* I told subscribers about this on Monday. From the Sun-Times…
A bid to change the Illinois constitution to take political mapmaking out of the hands of state lawmakers faces trouble after state election authorities Tuesday found less than half of the signatures gathered by supporters on petitions were valid.
In a sampling of 5 percent of the total signatures submitted to the State Board of Elections, only 46 percent were deemed legible and from registered voters by state election officials, said Rupert Borgsmiller, the election board’s executive director.
The reform coalition raised $2.7 million, including half a million dollars from former New York City Mayor Michael Bloomberg, in its quest to put the question on the ballot this November.
* The Yes for Independent Maps campaign is claiming dark motives at the Board of Elections…
Kolenc contended the review was conducted hastily and without uniform standards. He also alleged some election workers made unwarranted personal advances to members of his staff who were official “watchers” of the validation process.
“We’re disappointed in the process. We’ve done our homework,” Kolenc said of the petition-gathering process. “Our validation rate is above 60 percent so we feel confident our validation will lead us to the ballot.”
…Adding… So, they walked into the Board of Elections with a validation rate “above 60 percent”? As commenters have been noting, that factoid right there shows some clear problems with the way the organization functioned.
The Board of Elections randomly sampled 25,375 signatures. Out of those, they found that 11,568 were valid - which translate into an invalid rate of 54 percent. The group needs 298,400 valid signatures to get its constitutional amendment on the ballot. So, they needed at least 15,225 valid signatures out of that random sample to clear this particular hurdle.
The Board has been updating the group all along, so the reformers know where their problem signatures are. Trouble is, time is fast running out to change at least 3,657 invalid signatures into valid signatures. They have a little more than a week to pull this off…
By law, the independent map campaign has until May 30 to try to prove up the validity of names that were deemed invalid. Kolenc said that process began last week and that lawyers for the group may try to seek more time. Kolenc also said the group reserves the right to challenge the signature review process in court.
After the map group attempts to restore names to the valid list, the board can conduct a second, random sample of another 5 percent of signatures if it has questions about whether it statistically has enough to appear on the ballot.
* Another possible bone of contention is that the reform group claimed it submitted 532,264 petition signatures, but the Board found only 507,467 signatures on the sheets.
Needless to say, expect a lawsuit. This is the first time the Board of Elections has done this sort of thing after a recent law change, so who knows what the courts will do…
Borgsmiller also defended the process his staff used in analyzing signatures submitted by Yes! for Independent Maps, a process in which those who both favor and oppose the amendment were permitted to observe.
“I do know they’ve raised concerns about the process we have in place.
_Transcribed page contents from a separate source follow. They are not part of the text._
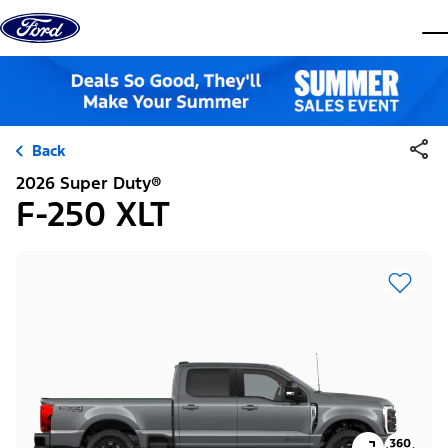
Skip to content
dis
Back
2026 Super Duty®
F-250 XLT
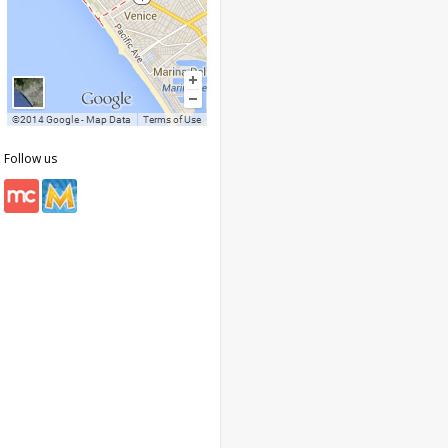
Follow us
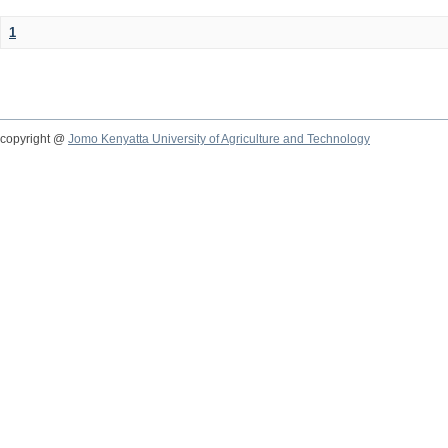
1
copyright @
Jomo Kenyatta University of Agriculture and Technology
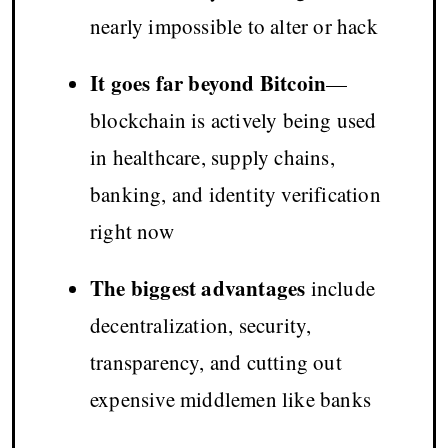
nearly impossible to alter or hack
It goes far beyond Bitcoin
—
blockchain is actively being used
in healthcare, supply chains,
banking, and identity verification
right now
The biggest advantages
include
decentralization, security,
transparency, and cutting out
expensive middlemen like banks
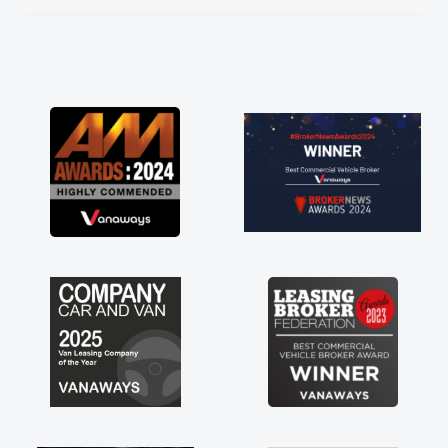
He knew I was in desperate need of a van
and he did not disappoint and kept his word
and I was able to get my new van delivered
as soon as possible. Enjoying the drive. Its
great about the perks involved in having a
contract hire as well! Thank you so much for
everything! Highly recommend, vans are just
not how they use to be, so its great to have a
brand new van along with the support of any
engine faults things like that. A huge stress off
my shoulders being sole trader."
I understand that. But everything we’ve done, we provide daily those signatures that were invalid to both proponents and opponents,” Borgsmiller said.
Still, that error rate is really, really high, especially considering how much money they had.
The Board is now turning to Bruce Rauner’s term limits/etc. petitions.
*** UPDATE *** The remap reform group sent an e-mail to its supporters today…
This week, we saw the state running a rushed, uneven and behind-closed-doors signature validation process. The result of that flawed process was the inaccurate claim that we didn’t collect enough signatures.
It’s time for a fact-check: We have more than enough valid signatures to earn our rightful place on the ballot. We know our validity rate is above 60% because we conducted random samples on every petition that came in our door. Only a flawed review process from the State could have led to a result so biased against us, but now we are fighting back. Our field team is working hard to set the record straight by rehabilitating the supposedly “invalid” signatures.
Here’s some of what we saw this week:
· State Board of Elections staff encouraged validators to rush through review, with a supervisor in the Chicago office repeating the directive time and time again.
· The State Board failed to give staff instructions for how exactly to examine signatures. That meant each validator used his or her own criteria for determining if petition signatures matched. Consequently, we saw wide fluctuations in validity rates per validator.
· State Board of Elections staff reviewed numerous petitions after the close of business, and without notice to the Independent Maps campaign. It was literally a back-room process.
Broken government has led us to this point, but that’s exactly why this campaign is so crucial for our state. This fight is far from over, and we are confident we will make it to the November ballot.
This campaign will continue to stand up for the work that we all did over the past year and look forward to victory on Election Day.
And Kolenc sent me this…
Note that I said over 60%. 60% is about what we need to make it on the ballot, 59% validity rate to be exact. I stand by the professional operation we ran - paying circulators $14 an hour, organizing volunteer teams across the state, and doing random validity checks on all petitions circulated. We have the numbers, but a rushed, uneven and back-room process has gotten us to this point.